▶ Text segment
>>>>>

Visiting the Markets of Southeast Asia

In Southeast Asia, the daily market is like a garage sale + grocery store + auction house on too many cups of coffee.  From unusual meat items to untasted fruits, traditional fabrics and used flip flops; if you’re ready to barter and battle the crowds, you can find everything on your shopping list.

A few of my favorite market images:

Angry Bird sausages, Thailand

The region’s Angry Birds phase goes a bit(e) too far. Pai, Thailand.

 

Grubs and beetles, Thailand

“You must think we are crazy,” said the teenage Thai boy spooning grubs into his mouth. “But we like to eat bugs.” Mai Sai, Thailand.

 

Markets in Kalawy, Myanmar

The five-day rotating market around Shan State, between Kalaw and Inle Lake, brings vendors from many of the surrounding hill tribes and villages. Kalaw, Myanmar.  Photo courtesy of Hadyn Fitzpatrick.

Thanaka market, Myanmar

Thanaka– a paste made from trees- is used by Burmese women to enhance the complexion and protect against the sun. I get a beauty demonstration at a thanaka market. Shwebo, Myanmar.

<<<<<

▶ Challenges
1. Summarize the piece on Southeast Asian markets in two sentences.
2. Extend the piece on Southeast Asian markets, picking up right after its last sentence.
The lines after this point are separate material with no connection to the piece on Southeast Asian markets.

▶ Provided records
>>>>>

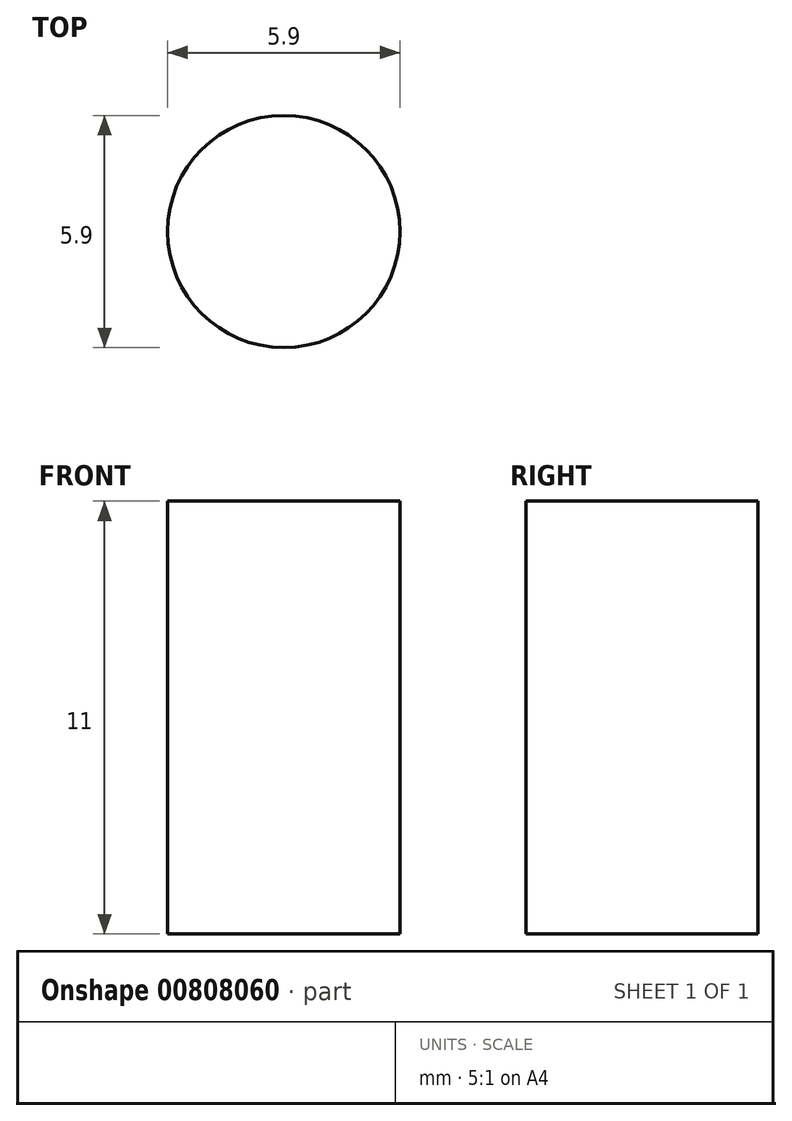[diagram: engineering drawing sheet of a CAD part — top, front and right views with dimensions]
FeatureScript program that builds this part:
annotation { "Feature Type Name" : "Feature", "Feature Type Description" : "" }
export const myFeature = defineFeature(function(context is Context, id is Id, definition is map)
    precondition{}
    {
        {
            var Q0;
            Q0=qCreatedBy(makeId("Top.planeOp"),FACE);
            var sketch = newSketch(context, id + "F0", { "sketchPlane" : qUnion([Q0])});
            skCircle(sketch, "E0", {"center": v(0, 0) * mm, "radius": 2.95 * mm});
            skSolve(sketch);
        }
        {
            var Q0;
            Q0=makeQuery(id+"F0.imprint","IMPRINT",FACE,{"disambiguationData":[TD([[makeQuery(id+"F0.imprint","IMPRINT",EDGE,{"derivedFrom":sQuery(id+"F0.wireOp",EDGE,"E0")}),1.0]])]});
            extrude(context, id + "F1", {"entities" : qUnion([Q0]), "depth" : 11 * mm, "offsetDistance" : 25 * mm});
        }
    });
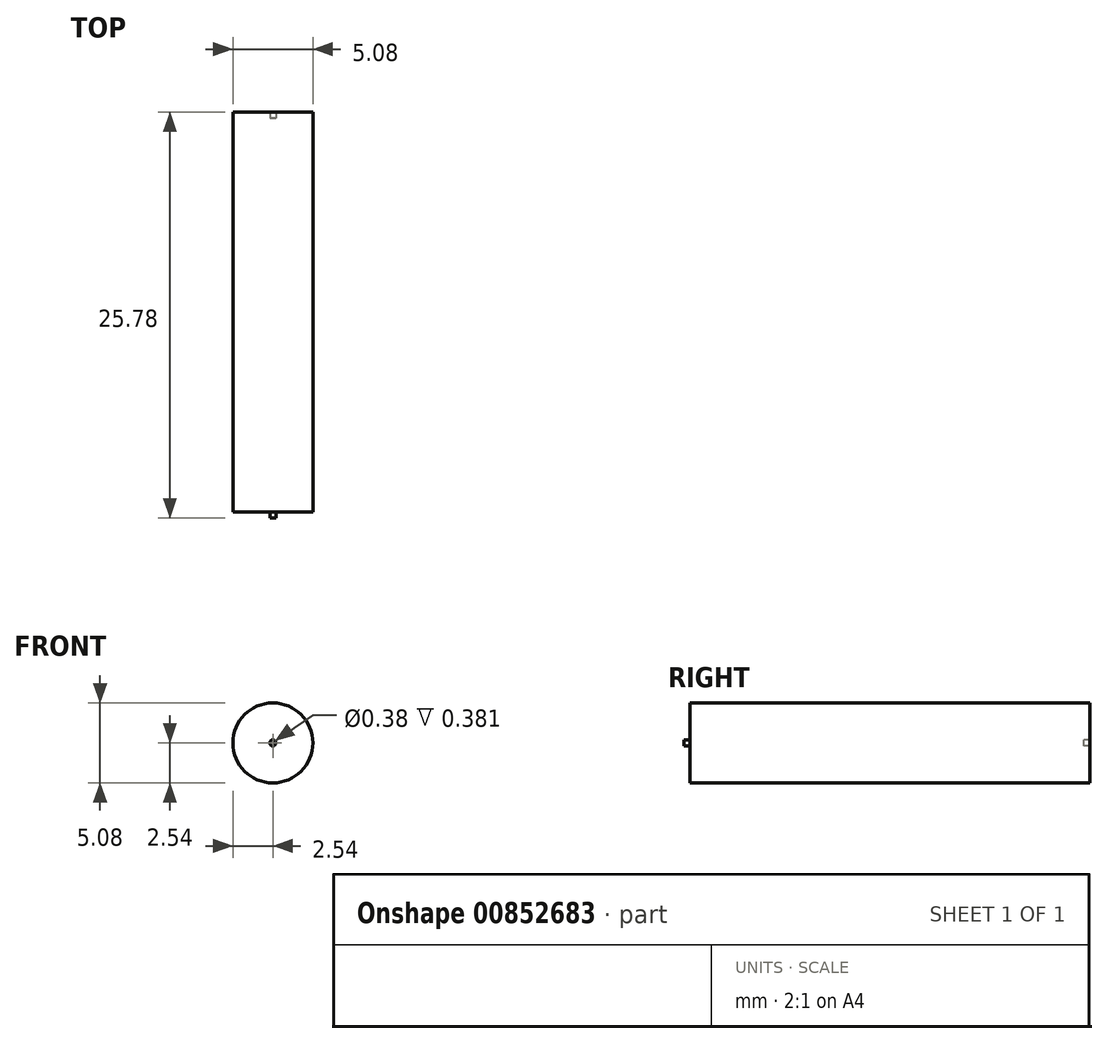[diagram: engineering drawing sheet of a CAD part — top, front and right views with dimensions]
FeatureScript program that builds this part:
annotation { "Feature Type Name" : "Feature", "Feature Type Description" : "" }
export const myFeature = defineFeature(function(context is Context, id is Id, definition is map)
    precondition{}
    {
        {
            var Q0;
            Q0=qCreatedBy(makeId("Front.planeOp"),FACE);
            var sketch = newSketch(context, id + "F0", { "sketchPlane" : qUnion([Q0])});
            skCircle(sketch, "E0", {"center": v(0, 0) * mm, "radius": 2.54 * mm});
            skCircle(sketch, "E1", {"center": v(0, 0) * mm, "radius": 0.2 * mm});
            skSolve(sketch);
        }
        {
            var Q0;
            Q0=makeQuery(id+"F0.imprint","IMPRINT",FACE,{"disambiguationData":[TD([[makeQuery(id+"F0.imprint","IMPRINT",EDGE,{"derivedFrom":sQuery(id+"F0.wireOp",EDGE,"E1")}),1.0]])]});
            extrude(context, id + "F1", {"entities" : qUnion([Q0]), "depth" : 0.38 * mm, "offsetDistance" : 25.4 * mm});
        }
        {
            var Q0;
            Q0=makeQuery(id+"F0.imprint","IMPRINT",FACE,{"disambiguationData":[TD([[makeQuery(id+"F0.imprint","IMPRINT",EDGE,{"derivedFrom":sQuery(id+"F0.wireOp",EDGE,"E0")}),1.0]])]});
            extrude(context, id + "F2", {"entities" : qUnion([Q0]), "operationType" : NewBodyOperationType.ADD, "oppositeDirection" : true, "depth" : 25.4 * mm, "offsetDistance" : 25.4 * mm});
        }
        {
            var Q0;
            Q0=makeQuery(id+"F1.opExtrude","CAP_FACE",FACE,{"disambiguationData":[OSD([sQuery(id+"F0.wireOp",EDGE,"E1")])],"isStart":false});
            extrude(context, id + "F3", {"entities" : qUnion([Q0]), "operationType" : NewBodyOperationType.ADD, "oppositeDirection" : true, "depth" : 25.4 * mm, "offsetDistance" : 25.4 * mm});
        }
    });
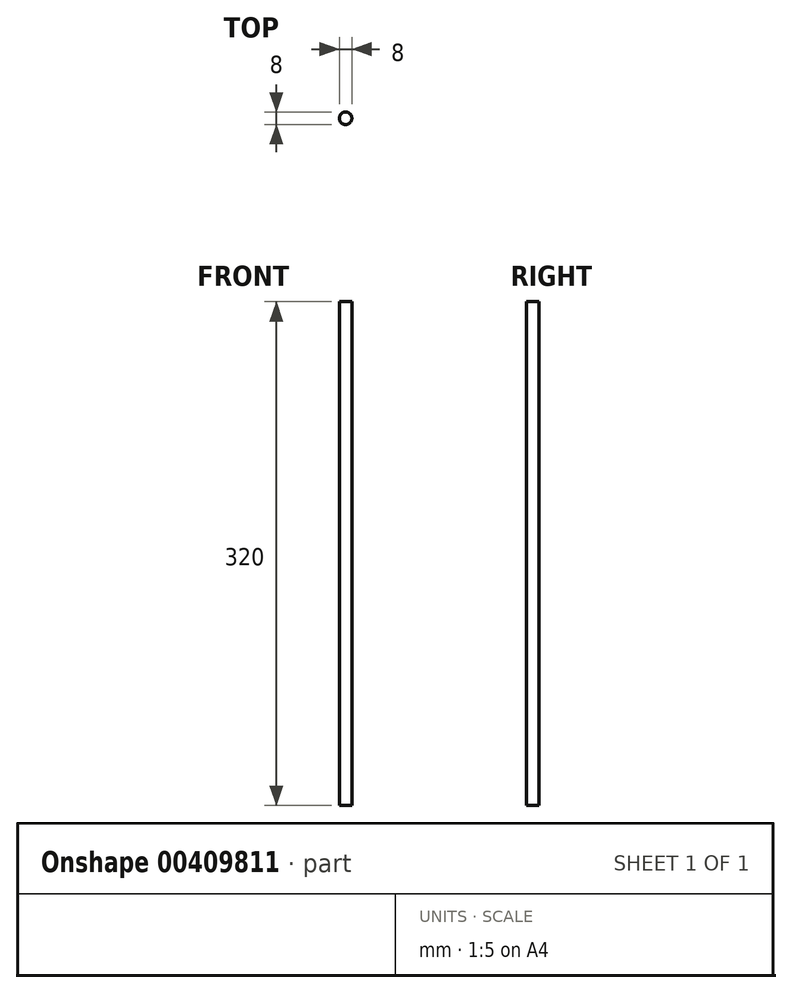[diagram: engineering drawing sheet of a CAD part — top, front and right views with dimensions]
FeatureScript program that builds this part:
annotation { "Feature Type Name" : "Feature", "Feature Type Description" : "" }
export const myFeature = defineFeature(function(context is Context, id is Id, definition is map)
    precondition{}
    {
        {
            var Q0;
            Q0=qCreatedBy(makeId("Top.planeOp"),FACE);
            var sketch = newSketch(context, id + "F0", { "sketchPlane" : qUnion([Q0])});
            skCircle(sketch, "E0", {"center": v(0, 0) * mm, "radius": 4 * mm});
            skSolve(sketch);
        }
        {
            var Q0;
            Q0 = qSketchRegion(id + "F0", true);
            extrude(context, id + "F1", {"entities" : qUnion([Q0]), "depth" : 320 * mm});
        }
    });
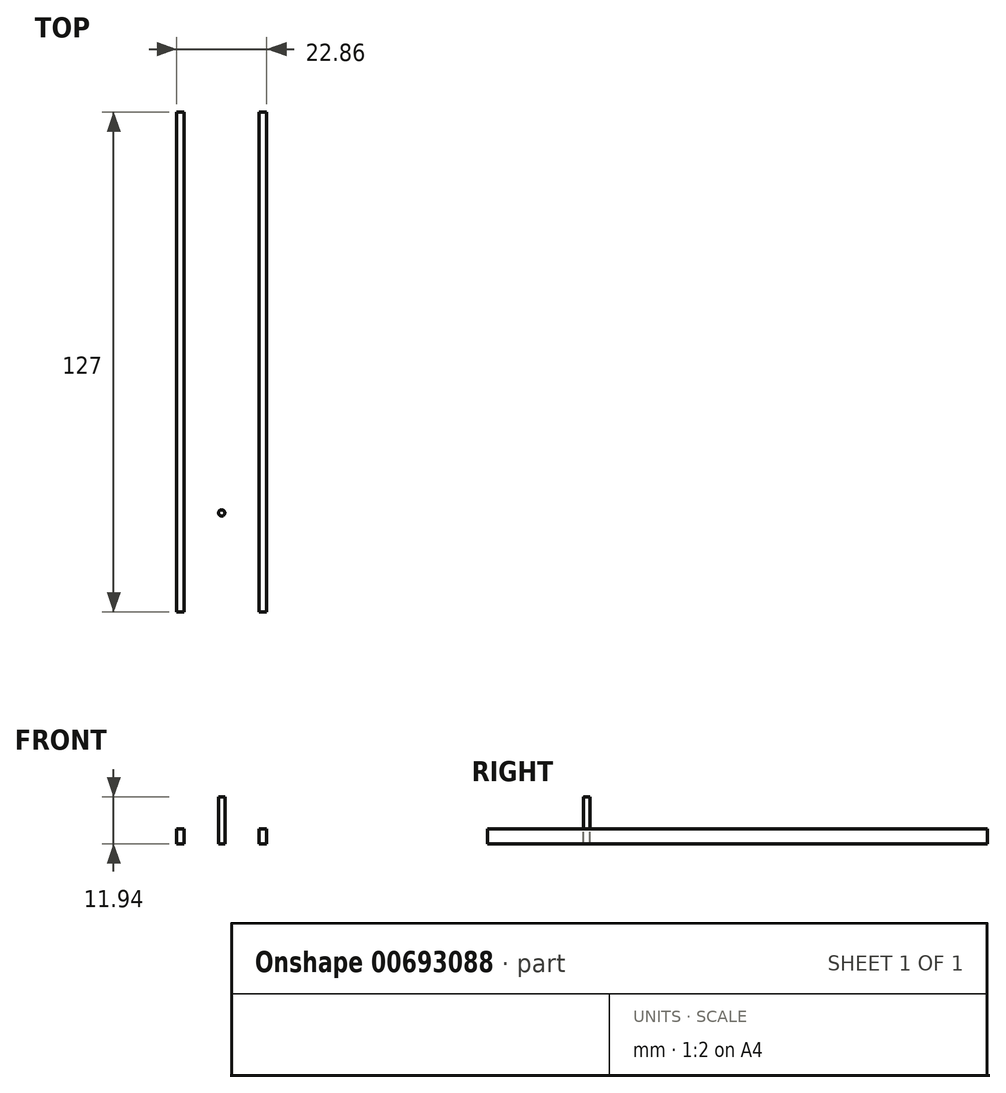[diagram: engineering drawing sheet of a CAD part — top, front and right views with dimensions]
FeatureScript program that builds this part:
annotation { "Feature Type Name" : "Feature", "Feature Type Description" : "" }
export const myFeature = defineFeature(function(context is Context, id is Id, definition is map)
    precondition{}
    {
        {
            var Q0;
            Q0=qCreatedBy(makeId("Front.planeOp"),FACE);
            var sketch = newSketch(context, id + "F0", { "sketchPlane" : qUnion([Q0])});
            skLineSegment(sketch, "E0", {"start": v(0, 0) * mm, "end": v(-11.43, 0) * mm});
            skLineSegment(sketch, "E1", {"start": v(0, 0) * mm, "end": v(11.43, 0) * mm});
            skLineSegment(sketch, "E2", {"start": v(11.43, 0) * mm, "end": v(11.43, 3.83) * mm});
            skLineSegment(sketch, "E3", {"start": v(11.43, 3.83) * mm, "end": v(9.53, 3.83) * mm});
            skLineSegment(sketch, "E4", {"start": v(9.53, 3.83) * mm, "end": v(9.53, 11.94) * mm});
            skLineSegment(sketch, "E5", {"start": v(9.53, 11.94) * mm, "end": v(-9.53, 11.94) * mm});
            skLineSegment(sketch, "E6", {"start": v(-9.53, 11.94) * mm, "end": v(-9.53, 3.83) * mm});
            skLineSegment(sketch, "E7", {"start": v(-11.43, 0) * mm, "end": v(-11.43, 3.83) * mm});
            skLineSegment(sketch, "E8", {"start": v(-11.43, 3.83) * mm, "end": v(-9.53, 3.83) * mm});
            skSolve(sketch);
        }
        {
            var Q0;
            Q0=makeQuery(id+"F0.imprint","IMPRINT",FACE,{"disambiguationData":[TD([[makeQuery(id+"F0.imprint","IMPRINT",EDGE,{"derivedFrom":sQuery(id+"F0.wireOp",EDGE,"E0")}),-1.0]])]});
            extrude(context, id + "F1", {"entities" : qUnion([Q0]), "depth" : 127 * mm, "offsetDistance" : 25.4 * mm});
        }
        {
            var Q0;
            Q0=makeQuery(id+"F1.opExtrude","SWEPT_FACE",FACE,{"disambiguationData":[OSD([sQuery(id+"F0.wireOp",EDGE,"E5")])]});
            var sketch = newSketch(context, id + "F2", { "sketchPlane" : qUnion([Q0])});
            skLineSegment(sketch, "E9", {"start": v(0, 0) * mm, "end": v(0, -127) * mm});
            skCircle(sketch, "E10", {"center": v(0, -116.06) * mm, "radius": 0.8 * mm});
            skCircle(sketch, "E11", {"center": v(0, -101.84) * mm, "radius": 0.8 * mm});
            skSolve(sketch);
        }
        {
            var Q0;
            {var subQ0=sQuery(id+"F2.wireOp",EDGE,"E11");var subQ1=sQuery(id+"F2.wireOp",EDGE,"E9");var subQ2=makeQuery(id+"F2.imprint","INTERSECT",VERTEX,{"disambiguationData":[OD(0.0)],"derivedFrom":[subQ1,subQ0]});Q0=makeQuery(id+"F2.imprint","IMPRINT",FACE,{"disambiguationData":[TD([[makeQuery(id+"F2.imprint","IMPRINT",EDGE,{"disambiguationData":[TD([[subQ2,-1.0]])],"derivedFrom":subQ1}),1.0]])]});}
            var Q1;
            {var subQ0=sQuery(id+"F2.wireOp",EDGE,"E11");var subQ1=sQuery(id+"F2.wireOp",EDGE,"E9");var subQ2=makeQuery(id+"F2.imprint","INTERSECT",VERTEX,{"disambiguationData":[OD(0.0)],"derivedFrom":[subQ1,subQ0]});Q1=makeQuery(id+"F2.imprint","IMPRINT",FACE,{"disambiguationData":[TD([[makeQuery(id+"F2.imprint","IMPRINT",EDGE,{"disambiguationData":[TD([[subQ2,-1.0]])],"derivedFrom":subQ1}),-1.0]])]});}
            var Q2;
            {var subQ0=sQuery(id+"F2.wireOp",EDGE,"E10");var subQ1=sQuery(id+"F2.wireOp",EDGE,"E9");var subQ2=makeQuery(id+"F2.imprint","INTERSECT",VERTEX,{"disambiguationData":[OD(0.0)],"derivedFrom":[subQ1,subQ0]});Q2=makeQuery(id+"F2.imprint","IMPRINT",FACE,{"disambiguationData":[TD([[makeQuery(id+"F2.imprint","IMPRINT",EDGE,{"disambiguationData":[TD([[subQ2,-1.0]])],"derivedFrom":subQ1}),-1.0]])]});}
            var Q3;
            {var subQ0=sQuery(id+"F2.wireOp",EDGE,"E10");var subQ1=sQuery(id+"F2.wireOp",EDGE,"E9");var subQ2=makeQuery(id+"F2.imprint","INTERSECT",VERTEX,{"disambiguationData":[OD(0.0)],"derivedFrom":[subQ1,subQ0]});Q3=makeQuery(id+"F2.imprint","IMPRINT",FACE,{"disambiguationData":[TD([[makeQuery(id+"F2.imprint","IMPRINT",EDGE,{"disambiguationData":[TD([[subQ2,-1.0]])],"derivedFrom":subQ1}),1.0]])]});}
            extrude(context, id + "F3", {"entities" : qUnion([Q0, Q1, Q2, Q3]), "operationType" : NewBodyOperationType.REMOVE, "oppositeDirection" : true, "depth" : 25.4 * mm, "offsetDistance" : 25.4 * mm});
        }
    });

<<<<<

▶ Answers below
1. Southeast Asia's daily markets are crowded places where shoppers ready to barter can find everything from unusual meat items and untasted fruits to traditional fabrics and used flip flops. The writer's favorite market images include Angry Bird sausages in Pai, a Thai teenager eating grubs in Mai Sai, a five-day rotating market in Shan State between Kalaw and Inle Lake, and a thanaka market in Shwebo, where the writer gets a beauty demonstration.

2.
 

Skinned rats, Cambodia

“I can not tell you what that is, it will scare the children,” our Cambodian chef whispered. The sight of skinned, bloody rats scared me, too. Battambang, Cambodia.

 

Fresh pork, Cambodia

Fresh pork for sale: another pleasant image for the weak-stomached. Battambang, Cambodia.

 

Rice, Philippines

The wide world of rice; steamed with chopped garlic, it’s served with every single meal. Siquijor, Philippines.

 

Moving market stall, Malaysia

In Malaysia, all you need is a motorbike and you can be a cook, taking your temporary kitchen anywhere. Kuala Besut, Malaysia.

 

Seafood market, Borneo

Today’s catch at the seafood market- special price for stingray. Kota Kinabalu, Borneo, Malaysia.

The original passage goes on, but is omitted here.